For a short period after Rule 7 (c), Fed. Rules Crim. Proc., came into effect in 1946, vestiges of common-law pleading continued to be found in some, but not all, § 192 indictments. Compare United States v. Fleischman, 339 U.S. 349 (TR, pp. 2-3), with United States v. Bryan, 339 U.S. 323 (TR, p. 2A). By 1950, however, all such indictments had come to be in statutory form.
"Pleading, either civil or criminal, should be a practical thing. Its purpose is to convey information succinctly and concisely. In older days the tendency was to defeat this purpose by overelaboration and formalism. Now we should avoid the opposite trend, but of like consequence, that of a formalism of generality. There seems to be some tendency to confuse general pleadings with entire absence of statement of claim or charge. [Footnote omitted.] But this is a mistake, for general pleadings, far from omitting a claim or charge, do convey information to the intelligent and sophisticated circle for which they are designed. Thus the charge that at a certain time and place `John Doe with premeditation shot and murdered John Roe,' F. R. Cr. P., Form 2, even though of comparatively few words, has made clear the offense it is bringing before the court. [Footnote omitted.] The present indictments, however, do not show the basis upon which eventual conviction can be had; rather, read in the light of the background of facts and Congressional action, they show that conviction cannot be had." (Emphasis supplied.)
"Where the offence is purely statutory . . . it is, `as a general rule, sufficient in the indictment to charge the defendant with acts coming fully within the statutory description, in the substantial words of the statute, without any further expansion of the matter.' 1 Bishop, Crim.

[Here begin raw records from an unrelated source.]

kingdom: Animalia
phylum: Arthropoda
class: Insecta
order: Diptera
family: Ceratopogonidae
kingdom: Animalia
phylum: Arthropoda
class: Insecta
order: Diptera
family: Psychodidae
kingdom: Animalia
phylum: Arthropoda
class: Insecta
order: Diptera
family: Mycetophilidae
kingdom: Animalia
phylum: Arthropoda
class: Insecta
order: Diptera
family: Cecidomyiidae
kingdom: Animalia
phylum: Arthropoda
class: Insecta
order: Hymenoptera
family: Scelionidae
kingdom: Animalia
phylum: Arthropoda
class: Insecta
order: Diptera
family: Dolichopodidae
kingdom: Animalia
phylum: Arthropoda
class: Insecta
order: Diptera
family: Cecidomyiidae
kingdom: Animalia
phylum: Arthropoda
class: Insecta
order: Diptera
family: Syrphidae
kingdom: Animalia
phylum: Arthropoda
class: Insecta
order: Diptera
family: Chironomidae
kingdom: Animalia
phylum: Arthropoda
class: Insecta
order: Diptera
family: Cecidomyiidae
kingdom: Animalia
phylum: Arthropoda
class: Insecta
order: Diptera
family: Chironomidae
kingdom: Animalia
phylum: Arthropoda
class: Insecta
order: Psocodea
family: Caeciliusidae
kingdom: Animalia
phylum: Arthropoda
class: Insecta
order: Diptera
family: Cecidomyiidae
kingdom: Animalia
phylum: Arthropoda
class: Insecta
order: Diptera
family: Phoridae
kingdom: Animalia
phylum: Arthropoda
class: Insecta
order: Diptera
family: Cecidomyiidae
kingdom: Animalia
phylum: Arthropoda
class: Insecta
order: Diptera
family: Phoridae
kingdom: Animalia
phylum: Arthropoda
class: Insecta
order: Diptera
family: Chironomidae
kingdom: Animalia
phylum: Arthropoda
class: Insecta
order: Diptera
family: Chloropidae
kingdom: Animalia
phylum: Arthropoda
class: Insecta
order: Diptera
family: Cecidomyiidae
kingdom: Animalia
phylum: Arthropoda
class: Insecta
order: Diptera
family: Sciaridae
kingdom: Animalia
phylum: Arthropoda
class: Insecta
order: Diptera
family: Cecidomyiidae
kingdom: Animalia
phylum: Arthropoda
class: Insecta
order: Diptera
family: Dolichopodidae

Proc., sect. 611, and authorities there cited. But to this general rule there is the qualification, fundamental in the law of criminal procedure, that the accused must be apprised by the indictment, with reasonable certainty, of the nature of the accusation against him . . . . An indictment not so framed is defective, although it may follow the language of the statute." (Emphasis supplied.)
"It was not necessary that the indictment should set forth all the details or facts involved in the issue as to materiality of [the false] statement . . . . In 2 Chittey's Criminal Law, 307, the author says: `It is undoubtedly necessary that it should appear on the face of the indictment that the false allegations were material to the matter in issue. But it is not requisite to set forth all the circumstances which render them material; the simple averment that they were so, will suffice.' In King v. Dowlin . . . Lord Kenyon said that it had always been adjudged to be sufficient in an indictment for perjury, to allege generally that the particular question became a material question. . . ." 160 U. S., at 325.
"The present indictment specifically charged that the accused had knowingly violated the laws of the United States by depositing on a day named, in the post-office specifically named, a letter of such indecent character as to render it unfit to be set forth in detail, enclosed in an envelope bearing a definite address. In the absence of a demand for a bill of particulars we think this description sufficiently advised the accused of the nature and cause of the accusation against him. This fact is made more evident when it is found that this record shows no surprise to the accused in the production of the letter at the trial . . . ."
The Court suggests that Bartell and Rosen v. United States (infra, p. 792) are inapposite because of the special rule of pleading applicable in "obscenity" cases. Ante, p. 765. However, considering that the "apprisal" requisite of an indictment arises from constitutional requirements, this factor far from lessening the weight of these two cases adds to their authority.